HENDERSON, Ky. (WEHT) – The Tri-State has been taken over by fastpitch. Thousands of softball players and fans have flooded the area for the 2022 USSSA Softball Nationals.

“It’s just such a cool experience to be here and see all these girls,” said Claire Boyle, catcher and outfielder for the St. Louis Pirates. “I’m just having a lot of fun with my team as well.”

On Wednesday, the 16U St. Louis Pirates had quite the morning. Their pitcher threw a no hitter in a perfect game, winning 10-0. But the Pirates are unique for another reason. Pitcher and outfielder Lauren Knapp has a rare condition that affects her on and off the field. Diagnosed about four years ago, she has what’s called Functional Neurology Disorder.

“So when your brain sends signals to your body, mind messes them up and causes spasms that often look like seizures,” said Lauren Knapp. “They can happen at any time. Sometimes I have to run off in like the middle but I always try to wait for the end of the play.”

Lauren says she has medication to lessen her symptoms, but there’s no actual immediate way to make the episodes stop.
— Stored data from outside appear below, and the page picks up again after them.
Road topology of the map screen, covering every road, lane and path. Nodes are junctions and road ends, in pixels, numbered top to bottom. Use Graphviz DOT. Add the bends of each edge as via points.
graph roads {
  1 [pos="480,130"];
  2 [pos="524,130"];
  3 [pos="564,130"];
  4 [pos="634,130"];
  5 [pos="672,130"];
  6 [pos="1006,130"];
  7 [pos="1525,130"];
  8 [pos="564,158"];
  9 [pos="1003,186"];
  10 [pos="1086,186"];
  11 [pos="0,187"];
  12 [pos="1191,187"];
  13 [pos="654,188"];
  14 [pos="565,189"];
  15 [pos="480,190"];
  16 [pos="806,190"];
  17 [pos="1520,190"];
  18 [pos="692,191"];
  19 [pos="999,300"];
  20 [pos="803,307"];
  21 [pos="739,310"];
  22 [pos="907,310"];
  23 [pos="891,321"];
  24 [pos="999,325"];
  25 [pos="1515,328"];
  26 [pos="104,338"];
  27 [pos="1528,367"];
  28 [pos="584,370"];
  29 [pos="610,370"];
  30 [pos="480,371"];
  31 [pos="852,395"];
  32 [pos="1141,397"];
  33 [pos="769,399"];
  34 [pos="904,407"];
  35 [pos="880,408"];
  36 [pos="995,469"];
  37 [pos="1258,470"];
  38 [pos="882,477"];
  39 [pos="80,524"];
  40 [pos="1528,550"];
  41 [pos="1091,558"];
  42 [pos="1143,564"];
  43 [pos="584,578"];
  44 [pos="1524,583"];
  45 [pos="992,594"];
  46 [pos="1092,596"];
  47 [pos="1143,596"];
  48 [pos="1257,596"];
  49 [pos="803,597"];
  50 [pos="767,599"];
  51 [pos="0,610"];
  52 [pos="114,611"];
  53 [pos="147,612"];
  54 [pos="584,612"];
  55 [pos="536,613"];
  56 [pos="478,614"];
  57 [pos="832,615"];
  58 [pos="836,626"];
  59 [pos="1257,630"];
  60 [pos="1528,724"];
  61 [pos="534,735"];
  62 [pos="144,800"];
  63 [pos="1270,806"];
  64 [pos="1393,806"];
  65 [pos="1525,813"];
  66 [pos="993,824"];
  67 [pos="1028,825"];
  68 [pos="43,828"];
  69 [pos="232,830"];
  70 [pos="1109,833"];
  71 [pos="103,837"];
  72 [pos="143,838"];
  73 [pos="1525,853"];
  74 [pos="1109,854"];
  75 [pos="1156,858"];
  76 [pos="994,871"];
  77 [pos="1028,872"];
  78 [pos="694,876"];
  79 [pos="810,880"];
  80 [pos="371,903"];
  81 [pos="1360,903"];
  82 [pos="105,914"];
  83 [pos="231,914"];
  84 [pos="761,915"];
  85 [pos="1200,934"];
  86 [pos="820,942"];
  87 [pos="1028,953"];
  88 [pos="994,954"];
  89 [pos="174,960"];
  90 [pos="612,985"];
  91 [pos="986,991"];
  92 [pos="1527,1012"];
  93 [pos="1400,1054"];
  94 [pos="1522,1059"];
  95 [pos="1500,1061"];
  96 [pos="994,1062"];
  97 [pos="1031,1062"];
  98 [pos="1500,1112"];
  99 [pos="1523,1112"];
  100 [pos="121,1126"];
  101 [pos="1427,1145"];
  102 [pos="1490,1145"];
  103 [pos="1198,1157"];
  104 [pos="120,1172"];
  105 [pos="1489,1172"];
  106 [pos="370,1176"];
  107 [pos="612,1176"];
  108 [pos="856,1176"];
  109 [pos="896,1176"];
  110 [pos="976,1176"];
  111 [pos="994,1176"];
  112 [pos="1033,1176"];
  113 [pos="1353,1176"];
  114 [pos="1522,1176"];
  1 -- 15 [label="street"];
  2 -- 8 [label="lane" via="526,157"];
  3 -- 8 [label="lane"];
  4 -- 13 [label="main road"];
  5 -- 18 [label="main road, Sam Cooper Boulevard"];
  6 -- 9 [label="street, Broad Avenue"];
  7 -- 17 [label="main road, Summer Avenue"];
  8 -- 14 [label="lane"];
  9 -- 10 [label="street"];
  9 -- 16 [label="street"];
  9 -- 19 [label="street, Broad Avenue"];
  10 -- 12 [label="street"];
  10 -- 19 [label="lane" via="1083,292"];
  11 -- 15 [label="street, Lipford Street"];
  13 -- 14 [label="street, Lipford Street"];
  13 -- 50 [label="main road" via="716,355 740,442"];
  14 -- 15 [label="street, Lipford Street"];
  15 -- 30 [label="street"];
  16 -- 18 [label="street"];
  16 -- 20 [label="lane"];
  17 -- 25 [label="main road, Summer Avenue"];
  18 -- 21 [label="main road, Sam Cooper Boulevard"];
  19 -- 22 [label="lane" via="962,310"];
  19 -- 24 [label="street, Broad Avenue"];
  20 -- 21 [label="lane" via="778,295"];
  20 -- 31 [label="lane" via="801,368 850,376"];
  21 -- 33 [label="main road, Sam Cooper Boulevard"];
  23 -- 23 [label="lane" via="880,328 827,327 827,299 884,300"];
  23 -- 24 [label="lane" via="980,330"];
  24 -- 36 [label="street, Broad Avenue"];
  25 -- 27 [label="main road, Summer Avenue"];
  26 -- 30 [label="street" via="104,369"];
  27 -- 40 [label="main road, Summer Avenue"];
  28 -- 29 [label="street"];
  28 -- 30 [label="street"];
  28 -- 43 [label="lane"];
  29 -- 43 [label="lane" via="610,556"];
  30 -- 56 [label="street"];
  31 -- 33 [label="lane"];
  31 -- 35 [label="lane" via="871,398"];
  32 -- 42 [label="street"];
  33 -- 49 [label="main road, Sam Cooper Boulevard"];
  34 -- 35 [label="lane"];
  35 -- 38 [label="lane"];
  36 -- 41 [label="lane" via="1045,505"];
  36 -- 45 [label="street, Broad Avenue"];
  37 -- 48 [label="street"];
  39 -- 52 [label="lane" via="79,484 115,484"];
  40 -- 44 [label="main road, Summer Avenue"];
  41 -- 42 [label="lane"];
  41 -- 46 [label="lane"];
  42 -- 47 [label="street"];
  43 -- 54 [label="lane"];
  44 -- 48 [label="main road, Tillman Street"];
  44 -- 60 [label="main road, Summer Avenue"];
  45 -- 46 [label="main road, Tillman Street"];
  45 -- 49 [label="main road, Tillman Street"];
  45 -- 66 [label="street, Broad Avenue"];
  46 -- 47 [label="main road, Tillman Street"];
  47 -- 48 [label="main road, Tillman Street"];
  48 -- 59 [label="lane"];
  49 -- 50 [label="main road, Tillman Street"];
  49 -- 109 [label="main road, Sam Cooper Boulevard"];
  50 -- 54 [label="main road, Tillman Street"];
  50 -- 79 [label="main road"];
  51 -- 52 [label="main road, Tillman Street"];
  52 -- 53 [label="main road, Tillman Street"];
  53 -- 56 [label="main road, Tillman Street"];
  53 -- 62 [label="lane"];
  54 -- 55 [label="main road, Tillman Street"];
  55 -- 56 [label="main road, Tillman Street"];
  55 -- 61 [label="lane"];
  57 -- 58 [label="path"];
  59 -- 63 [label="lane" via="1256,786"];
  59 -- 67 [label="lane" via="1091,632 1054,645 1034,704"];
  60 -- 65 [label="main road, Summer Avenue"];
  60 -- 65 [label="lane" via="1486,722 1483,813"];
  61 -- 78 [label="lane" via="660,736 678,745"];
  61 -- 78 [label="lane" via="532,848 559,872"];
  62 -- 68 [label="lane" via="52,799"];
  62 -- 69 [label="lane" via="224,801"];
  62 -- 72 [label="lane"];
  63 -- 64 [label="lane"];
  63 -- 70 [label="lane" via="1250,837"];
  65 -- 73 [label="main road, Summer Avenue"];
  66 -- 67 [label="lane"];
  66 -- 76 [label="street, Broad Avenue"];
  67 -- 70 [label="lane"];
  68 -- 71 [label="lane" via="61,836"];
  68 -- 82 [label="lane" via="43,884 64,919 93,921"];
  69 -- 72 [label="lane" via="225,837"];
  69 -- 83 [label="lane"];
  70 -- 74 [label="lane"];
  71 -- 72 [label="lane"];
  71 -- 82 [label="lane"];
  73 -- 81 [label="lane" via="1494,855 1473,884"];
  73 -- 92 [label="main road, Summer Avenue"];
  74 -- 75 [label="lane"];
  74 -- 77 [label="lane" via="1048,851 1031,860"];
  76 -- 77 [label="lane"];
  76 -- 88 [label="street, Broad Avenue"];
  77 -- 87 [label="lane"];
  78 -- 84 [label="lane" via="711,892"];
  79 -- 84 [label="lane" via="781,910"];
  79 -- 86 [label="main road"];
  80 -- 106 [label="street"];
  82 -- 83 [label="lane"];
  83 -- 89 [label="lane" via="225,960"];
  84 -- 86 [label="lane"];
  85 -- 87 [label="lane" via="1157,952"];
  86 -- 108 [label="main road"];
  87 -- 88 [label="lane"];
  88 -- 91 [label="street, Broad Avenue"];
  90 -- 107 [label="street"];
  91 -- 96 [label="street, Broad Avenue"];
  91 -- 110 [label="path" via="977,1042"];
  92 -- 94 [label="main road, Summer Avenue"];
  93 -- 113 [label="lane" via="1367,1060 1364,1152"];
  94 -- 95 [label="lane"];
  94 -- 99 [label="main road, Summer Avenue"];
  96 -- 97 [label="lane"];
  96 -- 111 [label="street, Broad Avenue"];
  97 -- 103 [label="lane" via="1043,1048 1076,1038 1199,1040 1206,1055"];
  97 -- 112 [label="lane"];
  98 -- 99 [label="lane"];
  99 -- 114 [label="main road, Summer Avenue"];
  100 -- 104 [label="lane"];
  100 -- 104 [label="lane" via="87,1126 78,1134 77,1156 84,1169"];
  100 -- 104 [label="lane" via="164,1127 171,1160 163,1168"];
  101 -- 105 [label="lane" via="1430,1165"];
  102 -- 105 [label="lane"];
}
She said she has breathing exercises she does to try to help her get through the innings.

“I can hear people, I just can’t see anybody,” added Lauren. “So I can hear people saying ‘take deep breaths, you’re okay, I’m right here.’ And then a lot of times they have to hold my body in place so I don’t accidentally hit my head or something or hurt myself.”

Lauren’s coaches have a big responsibility to watch after her at practices and games. “I’m always watching her,” said McKenna Joern, Pirates’ assistant coach. “Even if it’s like she’s just off to herself, like whatever she’s doing. Make sure she’s drinking water, make sure she’s staying hydrated, just keeping an eye on her. You don’t want to be overbearing to her. But you also don’t want to just forget about her and just say ‘oh, she’s gonna be fine.’ Because you never now since it can happen whenever.”

Joern said this team is rare because as many teams have drama, these girls get along all the time. Lauren’s coaches and teammates say she’s one of those girls that doesn’t let her disease define who she is.

“[When ]she passed out because the heat, she ended up passing out and she was unconscious,” added Joern. “She woke up and she was sitting next to the bench. And I was like, ‘You could have told us that you’re going to do this!’ She was like, ‘I just want to make sure I made it to the bench.’ So she knew it was happening. She just wanted to make sure that she was could finish the inning. She didn’t want to let the girls down. So she she puts on this persona and make sure that she’s okay. She just wants everybody else to treat her the same. She just wants to think that she’s just like everybody else.”

Lauren musters up the strength to push through adversity, play as hard as she can, and bring the excitement to the dugout.

“She motivates me,” said Joern. “I always want to coach better because she’s there. It’s so much fun to coach her. She’s so fun. She makes it fun to be here.”

“I think she’s just really strong,” said Boyle, Lauren’s best friend. “For just pushing through all this.”

And Lauren says although she struggles through this disorder, softball helps her get through it.

“I think it makes it better because then I have something to focus on,” added Lauren. “And it’s not all about my disease. It’s about how well I can do on the field and not how bad I could be off the field. And then it’s better because I have like 11 built in best friends on the team that helped me no matter what. So it’s easier.”